This repository contains the unified implementation of 1-Dimention and 2-Dimention seq2seq-attention network for OCR(simplified and complex chinese and english) with pytorch. Also can recognition horizonal and vertical texts with beam search and greedy search strategy.
At the same time, we trained the network with samples generated by the repository(https://github.com/yangsuhui/text_data_generator) which is also modified by me, this data generation repository can generate varied length、multi-lang、horizonal and vertical texts with random backgrounds.
pytorch 1.1.0
cd Attention_ocr_recognition
pip install -r requirements.txt
1-D mode
python train.py --trainlist ./data/ch_train.txt --vallist ./data/ch_test.txt --imgH 32 --imgW 280 --experiment ./expr/attention1dcnn --niter 40 --saveInterval 10 --mode 1D --use_beam_search
2-D mode
python train.py --trainlist ./data/train_v.txt --vallist ./data/test_v.txt --imgH 420 --imgW 420
1-D mode: A small dataset from Synthetic_Chinese_String_Dataset, about 270000+ images for training, 20000 images for testing. download the image data from Baidu with the 1-D datasets above, the model can achive 0.98 accuracy.
2-D mode datasets is generated using the repository (https://github.com/yangsuhui/text_data_generator) with the 2-D datasets about 10W training data and 5k test data, the model can achive 0.997 accuracy in vertical texts.
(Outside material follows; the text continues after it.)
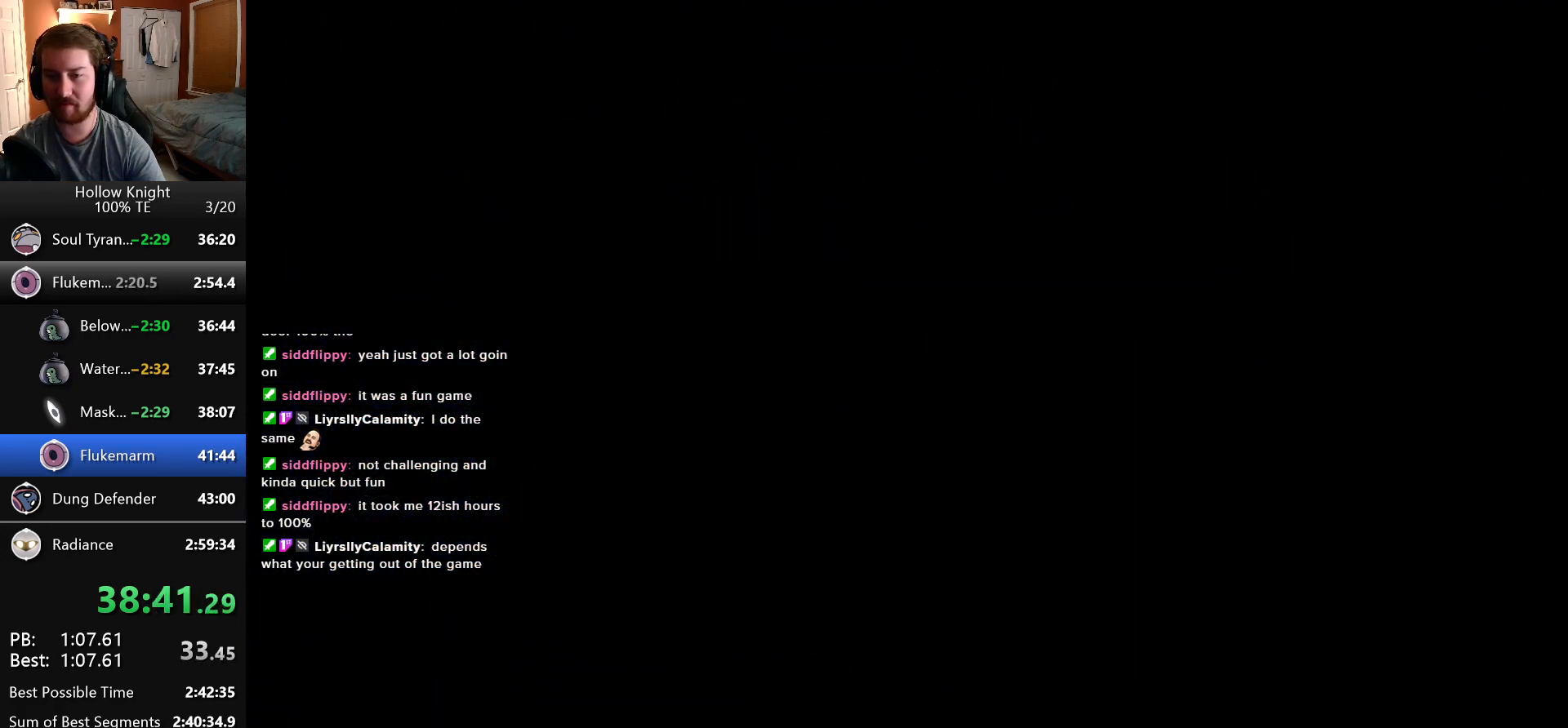
{"keys": ["right"], "events": []}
the train.txt and test.txt are created as the follow form:
path/to/image_name.jpg label
path/AttentionData/images/00000554.png 一份「設計構想」──用的就是
path/AttentionData/images/00001027.png 一排椅子上的那兩個中學生,他就
path/AttentionData/images/00000319.png 來,太激動了!多年來
The following command is used for 2-D mode, the 1-D mode also can used this command with same hypeparameters modified such as imgH、imgW etc.
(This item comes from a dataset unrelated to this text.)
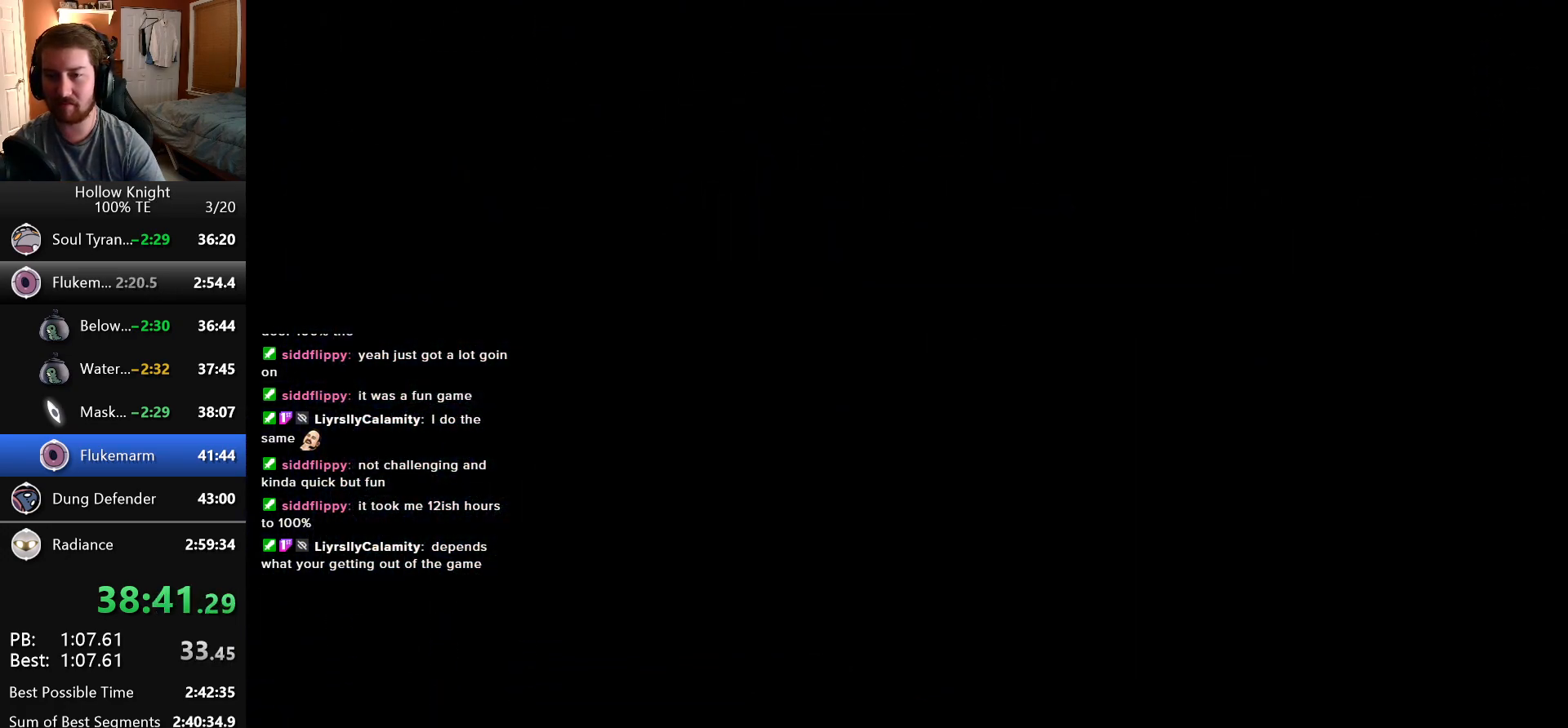
{"keys": ["right"], "events": []}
python demo.py --encoder ./expr/attention2dcnn_v_res18/encoder_160.pth --decoder ./expr/attention2dcnn_v_res18/decoder_160.pth --imgH 420 --imgW 420 --img_path ./test_img/2dimg/00004747.png --use_beam_search
Download the 2-D model(Baidu, password: q8kp) and put the model in the foler of ./expr/attention2dcnn_v_res18/, and using the command above,the visulization of attention results gif will be saved in folder of vis.